Can you be home and away at the same time? Yes! I feel at home in Gamboula and yet I feel away. This is the nature of life here. And I guess I am okay with that.

As a quick aside, this may be my only post until we return to Berberati on the 17th of February on our way home. We are the only ones out here in Gamboula as of tomorrow so we will not have any way to send email. Darren phones me regulary to remind me how many days I have left and to check on how we are. We leave for Bayanga tomorrow and will spend a week checking on the work there.

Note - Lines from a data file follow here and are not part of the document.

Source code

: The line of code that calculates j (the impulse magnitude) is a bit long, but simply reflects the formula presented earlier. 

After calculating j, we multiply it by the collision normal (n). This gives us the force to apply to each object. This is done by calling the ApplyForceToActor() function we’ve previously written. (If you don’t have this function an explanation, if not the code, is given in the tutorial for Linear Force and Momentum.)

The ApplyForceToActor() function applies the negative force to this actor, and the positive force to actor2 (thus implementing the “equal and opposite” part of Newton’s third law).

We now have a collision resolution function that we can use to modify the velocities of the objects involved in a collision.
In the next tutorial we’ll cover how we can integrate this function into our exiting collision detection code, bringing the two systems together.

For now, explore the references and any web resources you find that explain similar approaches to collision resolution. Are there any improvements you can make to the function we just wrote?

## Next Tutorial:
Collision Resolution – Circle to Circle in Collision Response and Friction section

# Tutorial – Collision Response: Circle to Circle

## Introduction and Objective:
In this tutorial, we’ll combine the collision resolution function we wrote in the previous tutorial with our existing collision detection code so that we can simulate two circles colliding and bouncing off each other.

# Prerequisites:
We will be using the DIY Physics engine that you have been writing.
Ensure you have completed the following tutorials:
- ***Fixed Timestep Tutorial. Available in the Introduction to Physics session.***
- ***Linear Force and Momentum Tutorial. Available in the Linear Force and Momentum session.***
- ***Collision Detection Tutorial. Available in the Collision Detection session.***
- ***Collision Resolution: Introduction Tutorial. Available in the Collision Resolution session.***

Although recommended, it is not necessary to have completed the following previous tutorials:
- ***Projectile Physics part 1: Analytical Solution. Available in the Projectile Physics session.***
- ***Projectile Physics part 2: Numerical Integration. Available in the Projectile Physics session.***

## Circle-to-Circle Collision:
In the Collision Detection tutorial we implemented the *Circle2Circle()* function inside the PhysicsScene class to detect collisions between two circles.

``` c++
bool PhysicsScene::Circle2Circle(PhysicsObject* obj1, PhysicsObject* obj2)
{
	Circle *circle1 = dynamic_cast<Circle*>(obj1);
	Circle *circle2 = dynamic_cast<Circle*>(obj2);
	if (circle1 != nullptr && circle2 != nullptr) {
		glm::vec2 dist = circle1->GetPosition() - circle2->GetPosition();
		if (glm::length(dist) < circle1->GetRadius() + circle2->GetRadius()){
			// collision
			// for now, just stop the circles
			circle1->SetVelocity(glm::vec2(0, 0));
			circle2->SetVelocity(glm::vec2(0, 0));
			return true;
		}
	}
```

We returned home safe yesterday afternoon after three long but good days out in the village. However, we returned to the news that Phillipe, the assistant director of the nursing school, had just died. He has been sick for the past year and had just started TB meds last week. What a shock to the hospital. Our trip went well and it was nice to hang out with Chrysler and Eloi. Sosso was Sosso, the group there existing of just 3 members and they were of course scrambling to find a place for us to stay. We ended up at some kind of hotel place, but with no water and Eloi wanted us to bar ourselves into our room as we all felt a little less than 100
percent secure in the town.

Mbiali has grown some since we were last there, and they have managed to build a new school/church next to the pastor's house. He also built a passage (guest house) except it doesn't have any beds. He said he was expecting us to stay the night there but I am not sure what he was thinking since there was nothing to sleep on. We stayed in Bamba but with the concession that we attend church in Mbiali. The trees look great and the Jackfruits are starting to give the first male flowers. Our evening in Bamba was spent talking about the Baka in Mbiali, the church there and all sorts of things to do with development and how best to do it. The hardest thing was seeing that they really do suffer, the children's bellies are full of worms; they are malnourished but not knowing what to do about it. And also knowing that it would be very easy to start something amongst them and feel like you were doing good when in reality you were destroying the last bit of dignity they had left instead of building them up for the future. It was a very difficult time, but I am so thankful for Chrysler and Eloi and their advice.

As I write this I can hear the guys in the wood shop putting together Phillipe's coffin and mourning cries coming from the hospital. Death must be so unbearable for those it leaves behind.

We ate birthday cookies the night we were in Sosso, after we finished our supper at a local restaurant. Tomorrow we will celebrate with a good lunch of couscous, falafel and hummus before we pack up for another week on the road to Bayanga. As I travel I am learning more and more about the culture here, especially from Eloi, and am having to make choices regarding what role I will play in society here. So the question is, who am I? Thankfully, both he and Chrysler have resigned to calling me just plain old Angela.